Barbato and Bailey were also traveling. “We had a layover in Denver, Colorado,” Barbato remembers. “As we were landing, I thought, ‘Oh, I’ll just turn my cell phone on just to check.’ That’s when it was like ding, ding, ding, ding. Fenton and I weren’t — oh, my god, we were flying coach somewhere, and I was horrified. He was sitting like 10 rows behind me — we also got two nominations for our Carrie Fisher project, [Wishful Drinking]. There were five, and I just yelled, I was like, ‘Turn on your phone!’ By the time we were getting off the plane, he was completely up to speed, as well.
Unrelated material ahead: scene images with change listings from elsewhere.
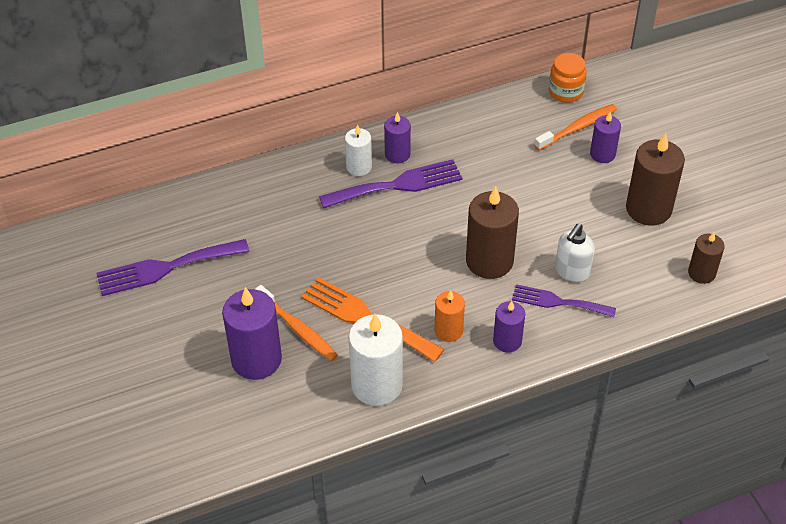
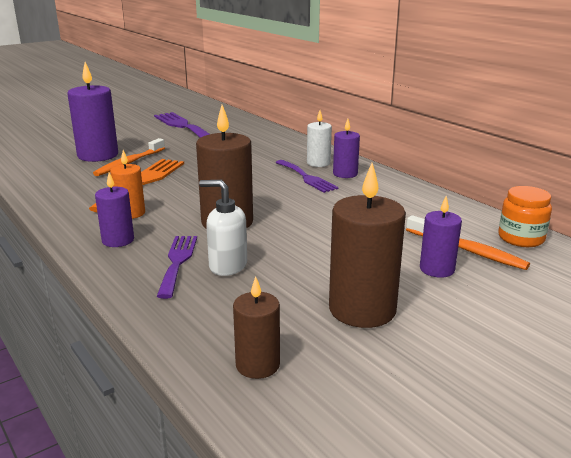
camera: 75 degrees right, 25 degrees down
purple fork [319,159,463,208] -> purple fork [275,160,339,193], size x0.66
white candle [348,314,403,406] -> none

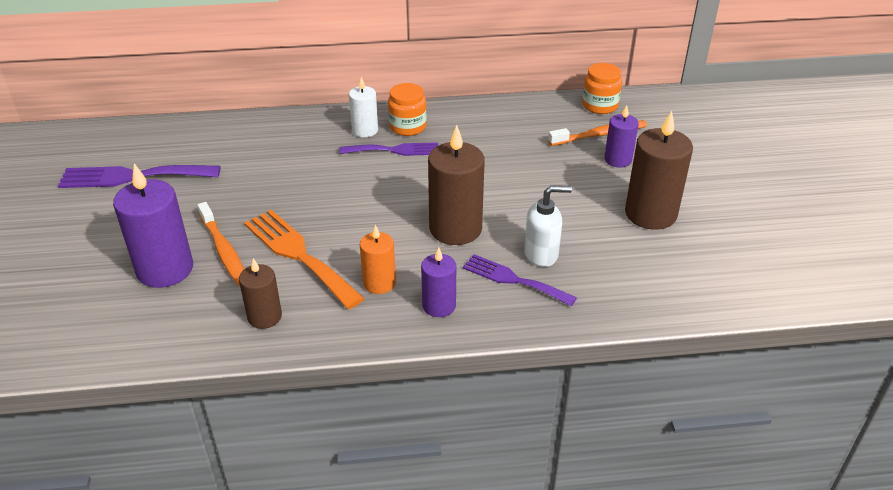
camera: 60 degrees left, 15 degrees up
white soap dispenser [199,180,247,276] -> white soap dispenser turned 150 degrees counterclockwise [524,185,572,267]
brown candle [233,276,280,379] -> brown candle moved to [239,258,282,329]
purple candle [333,119,360,178] -> orange jar [388,83,427,136]

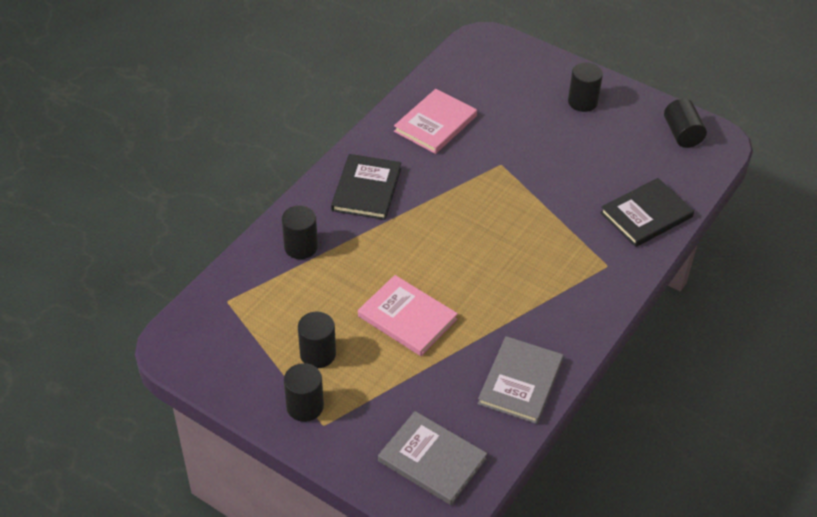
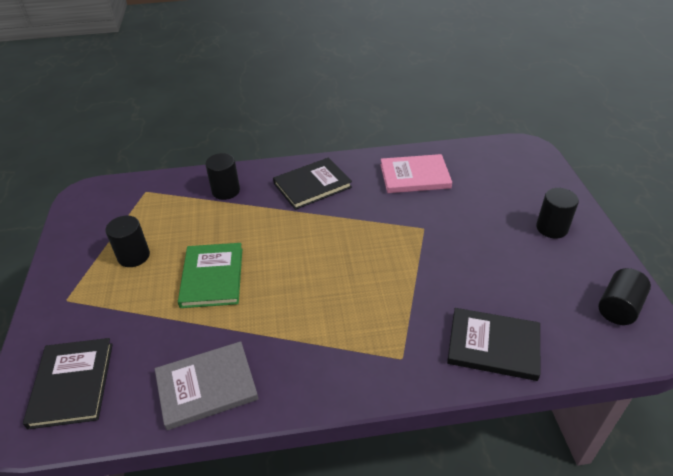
camera: 50 degrees right, 5 degrees down
black cylinder [284,363,324,422] -> none
pink book [358,275,458,356] -> green book [178,243,242,308]
grey book [378,411,487,505] -> black book [23,338,113,429]

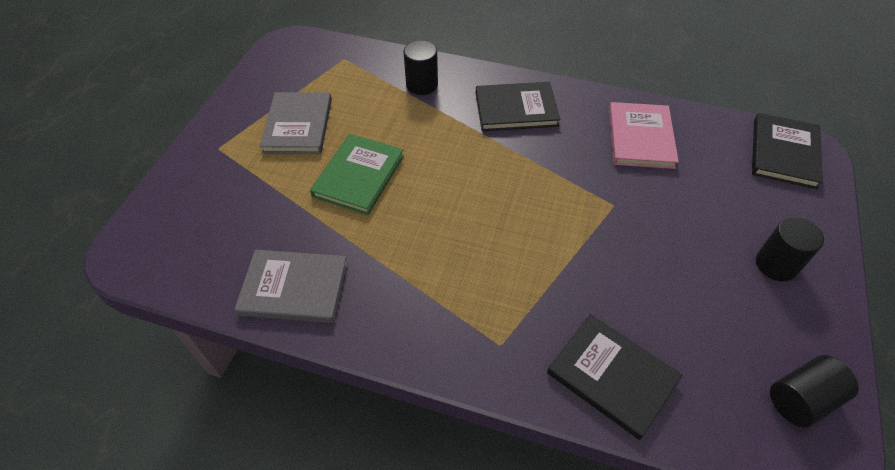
camera: 25 degrees right, 10 degrees up
black book [23,338,113,429] -> black book moved to [752,113,823,189]
black cylinder [105,216,150,267] -> grey book [260,92,332,154]
pink book [380,154,452,193] -> pink book turned 75 degrees clockwise [609,102,679,169]

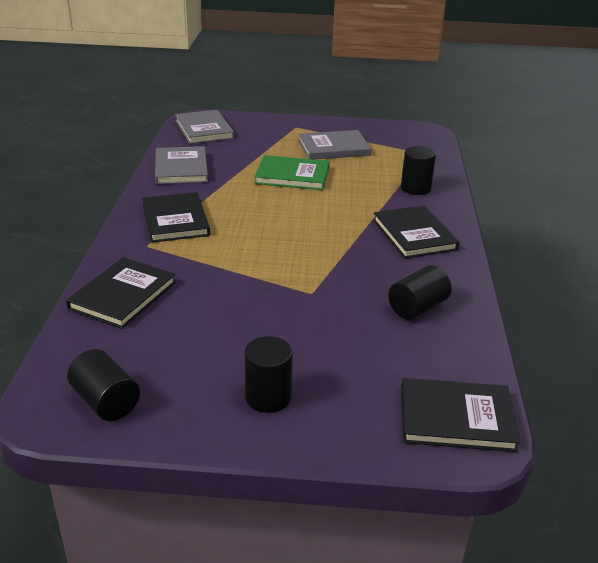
camera: 75 degrees right, 20 degrees down
pink book [609,102,679,169] -> black cylinder [388,265,452,320]
none -> black book [142,192,210,243]
none -> grey book [175,110,234,144]

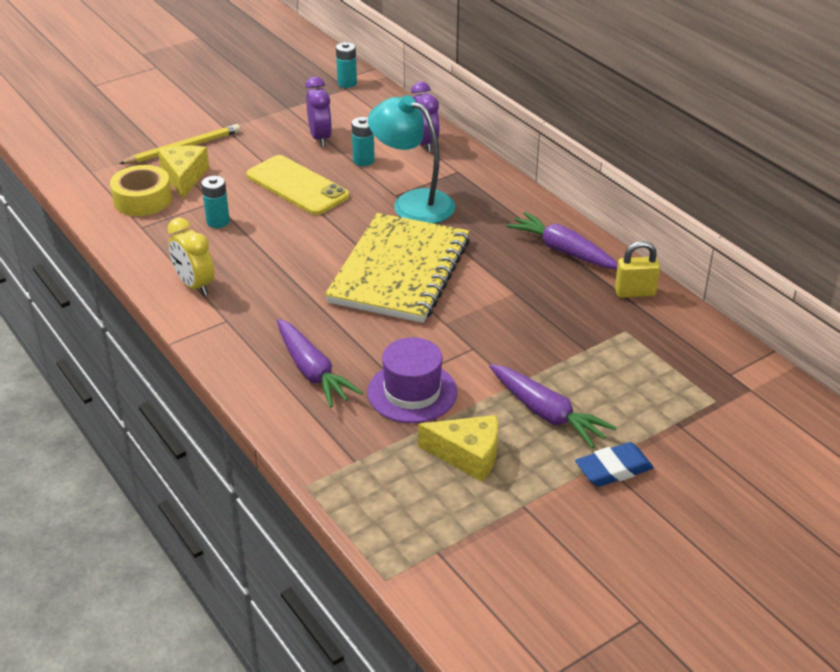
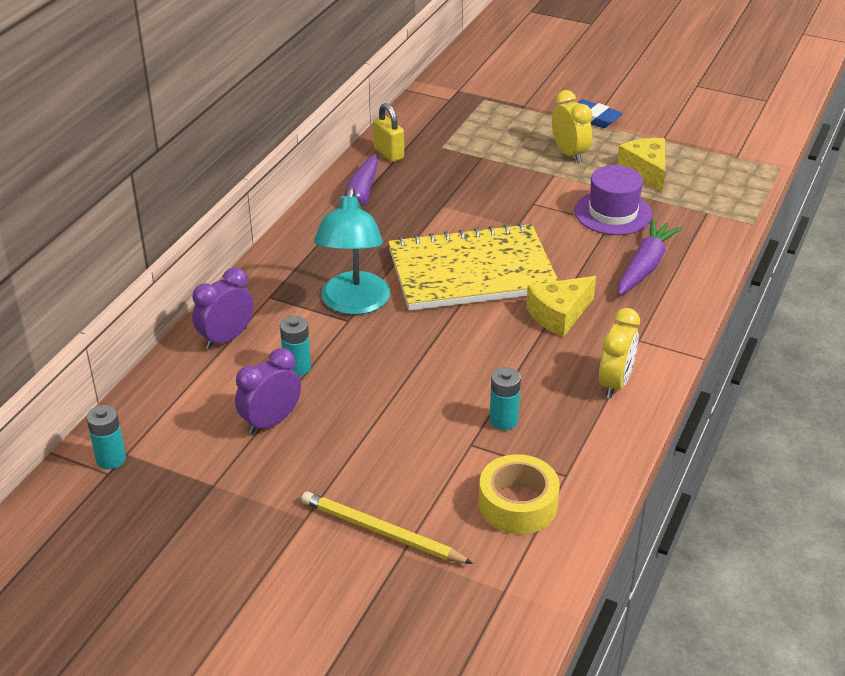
camera: 120 degrees left, 0 degrees up
yellow cheese [158,145,209,198] -> yellow cheese moved to [526,276,596,337]
yellow phone [246,155,349,215] -> none
purple carrot [489,364,617,448] -> yellow clock [552,90,592,163]

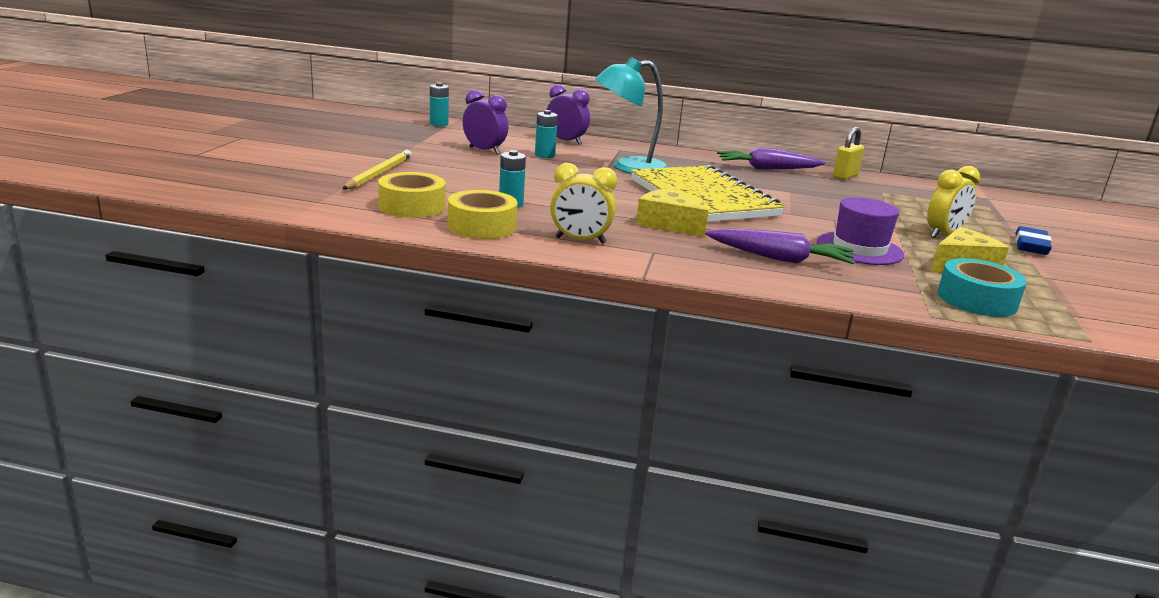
camera: 75 degrees right, 15 degrees down
none -> yellow tape [448,190,517,239]
none -> turquoise tape [937,258,1027,317]

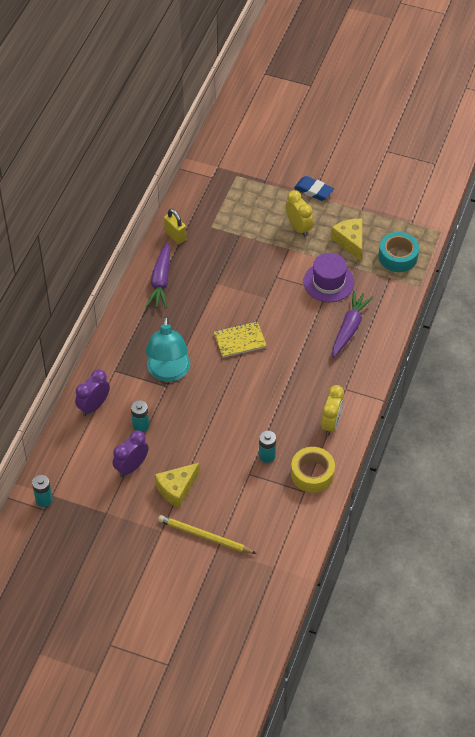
camera: 80 degrees left, 30 degrees up
yellow tape [378,172,446,218] -> none
yellow notebook [631,165,785,222] -> yellow notebook [214,321,267,358], size x0.48
yellow cheese [636,188,709,237] -> yellow cheese moved to [155,463,200,508]

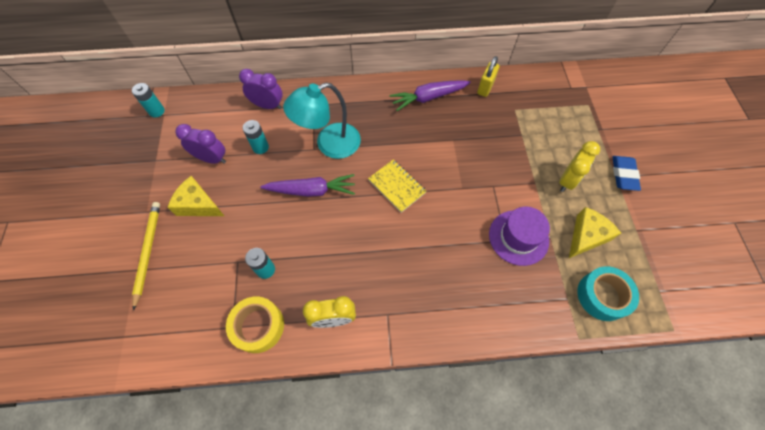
camera: 65 degrees right, 10 degrees up
purple carrot [332,291,373,357] -> purple carrot moved to [260,174,355,197]

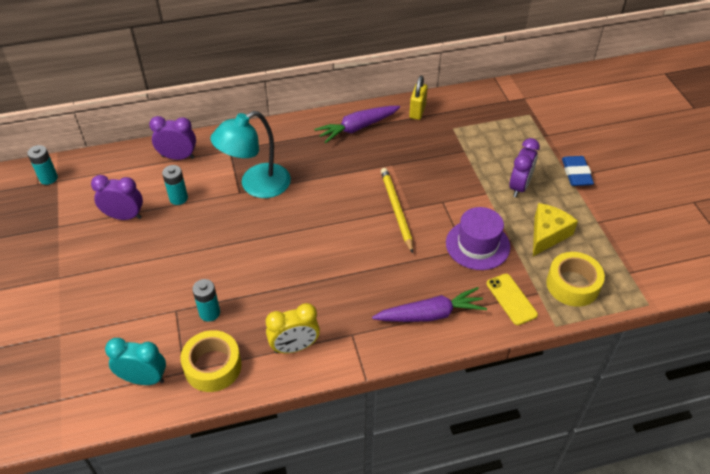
camera: 10 degrees left, 15 degrees down
yellow pencil [132,202,160,311] -> yellow pencil moved to [381,168,413,253]
yellow cheese [167,176,224,216] -> none
purple carrot [260,174,355,197] -> purple carrot moved to [372,287,487,322]
yellow notebook [368,160,427,213] -> none
yellow clock [559,141,600,192] -> purple clock [509,138,540,197]
turquoise tape [577,266,639,321] -> yellow tape [546,252,605,307]
none -> turquoise clock [105,338,166,385]
none -> yellow phone [487,274,538,325]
It was great.”
♦♦♦♦♦
Becoming Chaz is nominated for Outstanding Nonfiction Special, Outstanding Directing For Nonfiction Programming, and Outstanding Picture Editing For Nonfiction Programming. And the team is now working on a follow-up special for OWN that will premiere in the fall.
“It was an amazing,” Bono tells us. “I don’t know, like victory. We do something for really good reasons and you know for the experience and you’re kind of rewarded beyond your dreams with that kind of recognition from your peers.”